Il ne faudrait cependant pas s’attendre au miracle : si la boîte noire révélera les derniers moments de l’équipage, elle demeurera muette à propos de l’identité des tireurs au sol. A ce sujet, la polémique ouverte par l’enquête du juge français ne fait que commencer et elle risque de brouiller les cartes. Car s’il est certain que l’attentat fut la raison invoquée pour entamer les massacres des Tutsis il n’en demeure pas moins que la « machine à tuer » des extrémistes hutus était en place depuis longtemps et que massacres et assassinats avaient déjà commencé. Le crime que représente l’attaque contre l’avion n’exonère en rien ceux qui avaient préparé le génocide et qui l’ont mis en œuvre.

 « Quand les éléphants se battent, l’herbe est écrasée », dit un proverbe africain. Le Rwanda voici dix ans, fut broyé par deux adversaires redoutables, qui pratiquaient, chacun à leur manière, les techniques de la « guerre sale » et ne reculaient pas devant les coups tordus. On sait désormais (Le Soir du 12 mars), que derrière les extrémistes hutus se trouvaient des services français appliquant des « recettes » éprouvées : usage de la propagande, armement de civils, création de milices. Mais en face, les combattants du FPR n’étaient pas des enfants de chœur : leurs chefs avaient combattu dans la guerre de libération du Mozambique puis en Ouganda et aux Etats-Unis, Paul Kagame avait brillamment assimilé les stratégies des Forces spéciales. Infiltrations en profondeur en milieu ennemi, dissimulation au sein de la population civile, techniques de communication perfectionnées, tout cela s’ajoutant à un rude entraînement physique, les exilés tutsis s’étaient dotés d’un instrument militaire aguerri, qui réussit à mettre en échec le dispositif mis en place et téléguidé par les Français.

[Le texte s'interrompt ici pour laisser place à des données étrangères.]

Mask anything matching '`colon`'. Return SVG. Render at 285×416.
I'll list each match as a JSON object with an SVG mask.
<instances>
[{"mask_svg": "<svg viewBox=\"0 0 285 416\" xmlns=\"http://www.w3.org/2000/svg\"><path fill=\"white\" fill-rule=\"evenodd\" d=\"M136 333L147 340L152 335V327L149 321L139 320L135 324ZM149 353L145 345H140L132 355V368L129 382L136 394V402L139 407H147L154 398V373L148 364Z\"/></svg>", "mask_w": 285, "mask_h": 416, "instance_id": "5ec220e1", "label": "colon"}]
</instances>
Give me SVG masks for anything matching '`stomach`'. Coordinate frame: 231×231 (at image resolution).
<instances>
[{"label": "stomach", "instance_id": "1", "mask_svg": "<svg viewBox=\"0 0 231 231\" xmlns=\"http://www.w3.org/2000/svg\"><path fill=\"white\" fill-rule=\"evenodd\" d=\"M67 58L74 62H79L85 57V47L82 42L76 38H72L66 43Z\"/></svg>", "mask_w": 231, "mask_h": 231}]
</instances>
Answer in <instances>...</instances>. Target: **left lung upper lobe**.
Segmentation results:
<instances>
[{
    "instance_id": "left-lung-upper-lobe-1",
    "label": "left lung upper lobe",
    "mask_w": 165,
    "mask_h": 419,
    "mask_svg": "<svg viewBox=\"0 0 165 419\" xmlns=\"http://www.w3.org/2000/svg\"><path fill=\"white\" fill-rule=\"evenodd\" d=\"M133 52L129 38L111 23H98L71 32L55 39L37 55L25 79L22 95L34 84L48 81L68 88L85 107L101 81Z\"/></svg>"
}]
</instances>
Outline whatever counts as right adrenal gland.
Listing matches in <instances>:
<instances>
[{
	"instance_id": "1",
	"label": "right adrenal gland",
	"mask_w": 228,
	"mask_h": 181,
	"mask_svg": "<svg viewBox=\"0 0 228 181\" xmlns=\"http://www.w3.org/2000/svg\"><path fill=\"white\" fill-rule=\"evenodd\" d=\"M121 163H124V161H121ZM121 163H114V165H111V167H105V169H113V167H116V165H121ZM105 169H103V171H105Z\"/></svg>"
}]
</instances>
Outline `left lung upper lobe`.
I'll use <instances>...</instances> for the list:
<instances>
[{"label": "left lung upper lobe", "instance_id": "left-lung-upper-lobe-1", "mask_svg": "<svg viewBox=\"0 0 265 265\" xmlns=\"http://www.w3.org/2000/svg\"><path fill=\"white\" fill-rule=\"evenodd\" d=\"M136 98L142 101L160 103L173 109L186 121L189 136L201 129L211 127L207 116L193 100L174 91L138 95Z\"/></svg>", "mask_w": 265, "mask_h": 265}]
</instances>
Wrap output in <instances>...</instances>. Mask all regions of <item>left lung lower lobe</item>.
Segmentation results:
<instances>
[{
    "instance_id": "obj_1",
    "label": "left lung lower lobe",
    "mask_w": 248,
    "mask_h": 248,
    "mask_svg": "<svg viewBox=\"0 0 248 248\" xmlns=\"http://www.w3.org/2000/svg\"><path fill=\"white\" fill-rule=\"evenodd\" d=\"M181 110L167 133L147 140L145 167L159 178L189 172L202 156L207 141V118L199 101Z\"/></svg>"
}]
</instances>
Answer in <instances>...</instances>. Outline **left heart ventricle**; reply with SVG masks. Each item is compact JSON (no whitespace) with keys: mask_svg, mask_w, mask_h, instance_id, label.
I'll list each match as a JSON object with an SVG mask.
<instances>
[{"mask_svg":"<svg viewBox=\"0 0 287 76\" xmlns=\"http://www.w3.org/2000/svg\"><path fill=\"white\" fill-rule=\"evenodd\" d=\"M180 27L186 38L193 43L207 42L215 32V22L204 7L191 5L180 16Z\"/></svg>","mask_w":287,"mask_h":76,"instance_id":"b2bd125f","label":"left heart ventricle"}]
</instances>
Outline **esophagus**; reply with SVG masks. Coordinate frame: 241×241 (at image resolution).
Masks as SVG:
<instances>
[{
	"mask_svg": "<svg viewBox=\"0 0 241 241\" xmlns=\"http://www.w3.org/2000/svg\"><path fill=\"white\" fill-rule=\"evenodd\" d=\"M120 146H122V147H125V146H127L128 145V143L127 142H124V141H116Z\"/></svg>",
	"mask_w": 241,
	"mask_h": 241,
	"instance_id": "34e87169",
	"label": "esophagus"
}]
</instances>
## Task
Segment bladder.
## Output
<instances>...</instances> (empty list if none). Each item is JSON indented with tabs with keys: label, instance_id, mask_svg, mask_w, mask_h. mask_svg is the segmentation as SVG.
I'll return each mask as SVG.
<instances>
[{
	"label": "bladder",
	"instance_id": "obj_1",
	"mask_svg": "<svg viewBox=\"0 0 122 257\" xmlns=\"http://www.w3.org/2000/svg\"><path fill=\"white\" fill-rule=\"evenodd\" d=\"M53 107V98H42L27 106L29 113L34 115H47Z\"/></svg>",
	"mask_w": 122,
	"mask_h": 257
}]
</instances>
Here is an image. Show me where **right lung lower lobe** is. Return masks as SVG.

 C’est cela aussi qui explique le million de morts du génocide : ils ont été broyés par un double engrenage. Les Hutus, au lieu de combattre militairement, ont massacré des civils tutsis pris en otages tandis que le FPR, refusant une négociation désormais impossible avec les génocidaires a poursuivi une implacable avance militaire qui, en juillet 1994, le mena enfin au pouvoir, qu’il partagea à ses conditions.

 C’est à cette lumière-là qu’il faut analyser la tragédie du Rwanda, en se gardant toutefois de renvoyer dos à dos les adversaires : le FPR a conquis le pouvoir par tous les moyens et en commettant des crimes de guerre, mais les extrémistes du Hutu Power ont impliqué tout un peuple dans un génocide.

Dans cette tragédie, même si le monde semble avoir détourné le regard, laissé le peuple rwandais aux mains de ses démons, aucun des adversaires n’était seul : les Français n’avaient pas abandonné leurs alliés hutus et, au Conseil de Sécurité, les Etats-Unis et la Grande-Bretagne bloquèrent avec constance toute résolution qui aurait permis de modifier le mandat de la MINUAR (Mission des Nations Unies au Rwanda) lui donnant les moyens de s’interposer, de faire cesser les massacres, d’imposer un cessez-le-feu et par là même, de freiner l’avancée du FPR.

Cette rivalité entre puissances, au détriment du peuple rwandais et plus tard de toute la région, explique aussi pourquoi l’ONU s’est retrouvée paralysée. Ce n’est pas uniquement par incompétence que la boîte noire s’est retrouvée dans un placard, que Mme Carla del Ponte, qui voulait enquêter sur l’attentat et sur les massacres commis par le FPR, a été écartée du dossier Rwanda. Aujourd’hui encore, dans la presse et l’opinion publique, confisquant la mémoire du génocide et le chagrin des victimes, la guerre continue. Sale.